Aim of the exercise: Write out every one of the entries below word for word, keeping each line in its original order.

Records for the task:
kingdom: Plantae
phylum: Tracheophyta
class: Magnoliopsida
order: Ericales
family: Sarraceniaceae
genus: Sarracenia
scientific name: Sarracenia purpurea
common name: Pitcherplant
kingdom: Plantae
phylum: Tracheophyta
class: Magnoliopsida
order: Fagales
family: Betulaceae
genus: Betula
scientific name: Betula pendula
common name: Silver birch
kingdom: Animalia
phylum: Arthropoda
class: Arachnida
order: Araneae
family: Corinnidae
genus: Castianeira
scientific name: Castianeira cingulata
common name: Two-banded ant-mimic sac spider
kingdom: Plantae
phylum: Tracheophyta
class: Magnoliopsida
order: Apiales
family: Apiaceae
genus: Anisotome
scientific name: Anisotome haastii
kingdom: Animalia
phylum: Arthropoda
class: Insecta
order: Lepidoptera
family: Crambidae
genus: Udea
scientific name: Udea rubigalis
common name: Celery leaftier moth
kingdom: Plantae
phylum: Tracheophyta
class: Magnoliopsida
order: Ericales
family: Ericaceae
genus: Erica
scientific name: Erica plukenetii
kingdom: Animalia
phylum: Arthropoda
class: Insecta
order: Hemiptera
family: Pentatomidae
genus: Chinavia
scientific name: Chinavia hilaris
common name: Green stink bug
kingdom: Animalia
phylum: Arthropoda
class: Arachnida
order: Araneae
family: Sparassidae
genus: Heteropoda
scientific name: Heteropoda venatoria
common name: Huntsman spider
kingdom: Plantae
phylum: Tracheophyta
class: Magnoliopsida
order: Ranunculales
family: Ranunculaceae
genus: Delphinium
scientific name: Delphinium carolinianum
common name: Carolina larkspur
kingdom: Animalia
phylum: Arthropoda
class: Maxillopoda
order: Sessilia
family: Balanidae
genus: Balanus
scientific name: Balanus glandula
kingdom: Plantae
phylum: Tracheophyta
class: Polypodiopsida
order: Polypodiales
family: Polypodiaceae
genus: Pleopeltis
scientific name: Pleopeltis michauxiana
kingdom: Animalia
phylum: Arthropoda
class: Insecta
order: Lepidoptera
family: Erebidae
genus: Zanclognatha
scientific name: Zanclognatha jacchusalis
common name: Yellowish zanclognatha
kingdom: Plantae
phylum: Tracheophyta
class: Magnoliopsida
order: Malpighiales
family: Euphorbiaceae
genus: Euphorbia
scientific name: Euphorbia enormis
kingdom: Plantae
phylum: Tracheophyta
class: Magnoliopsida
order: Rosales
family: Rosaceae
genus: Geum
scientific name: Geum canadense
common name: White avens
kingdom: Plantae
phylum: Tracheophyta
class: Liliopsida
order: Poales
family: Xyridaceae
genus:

Final result:
kingdom: Plantae
phylum: Tracheophyta
class: Magnoliopsida
order: Ericales
family: Sarraceniaceae
genus: Sarracenia
scientific name: Sarracenia purpurea
common name: Pitcherplant
kingdom: Plantae
phylum: Tracheophyta
class: Magnoliopsida
order: Fagales
family: Betulaceae
genus: Betula
scientific name: Betula pendula
common name: Silver birch
kingdom: Animalia
phylum: Arthropoda
class: Arachnida
order: Araneae
family: Corinnidae
genus: Castianeira
scientific name: Castianeira cingulata
common name: Two-banded ant-mimic sac spider
kingdom: Plantae
phylum: Tracheophyta
class: Magnoliopsida
order: Apiales
family: Apiaceae
genus: Anisotome
scientific name: Anisotome haastii
kingdom: Animalia
phylum: Arthropoda
class: Insecta
order: Lepidoptera
family: Crambidae
genus: Udea
scientific name: Udea rubigalis
common name: Celery leaftier moth
kingdom: Plantae
phylum: Tracheophyta
class: Magnoliopsida
order: Ericales
family: Ericaceae
genus: Erica
scientific name: Erica plukenetii
kingdom: Animalia
phylum: Arthropoda
class: Insecta
order: Hemiptera
family: Pentatomidae
genus: Chinavia
scientific name: Chinavia hilaris
common name: Green stink bug
kingdom: Animalia
phylum: Arthropoda
class: Arachnida
order: Araneae
family: Sparassidae
genus: Heteropoda
scientific name: Heteropoda venatoria
common name: Huntsman spider
kingdom: Plantae
phylum: Tracheophyta
class: Magnoliopsida
order: Ranunculales
family: Ranunculaceae
genus: Delphinium
scientific name: Delphinium carolinianum
common name: Carolina larkspur
kingdom: Animalia
phylum: Arthropoda
class: Maxillopoda
order: Sessilia
family: Balanidae
genus: Balanus
scientific name: Balanus glandula
kingdom: Plantae
phylum: Tracheophyta
class: Polypodiopsida
order: Polypodiales
family: Polypodiaceae
genus: Pleopeltis
scientific name: Pleopeltis michauxiana
kingdom: Animalia
phylum: Arthropoda
class: Insecta
order: Lepidoptera
family: Erebidae
genus: Zanclognatha
scientific name: Zanclognatha jacchusalis
common name: Yellowish zanclognatha
kingdom: Plantae
phylum: Tracheophyta
class: Magnoliopsida
order: Malpighiales
family: Euphorbiaceae
genus: Euphorbia
scientific name: Euphorbia enormis
kingdom: Plantae
phylum: Tracheophyta
class: Magnoliopsida
order: Rosales
family: Rosaceae
genus: Geum
scientific name: Geum canadense
common name: White avens
kingdom: Plantae
phylum: Tracheophyta
class: Liliopsida
order: Poales
family: Xyridaceae
genus:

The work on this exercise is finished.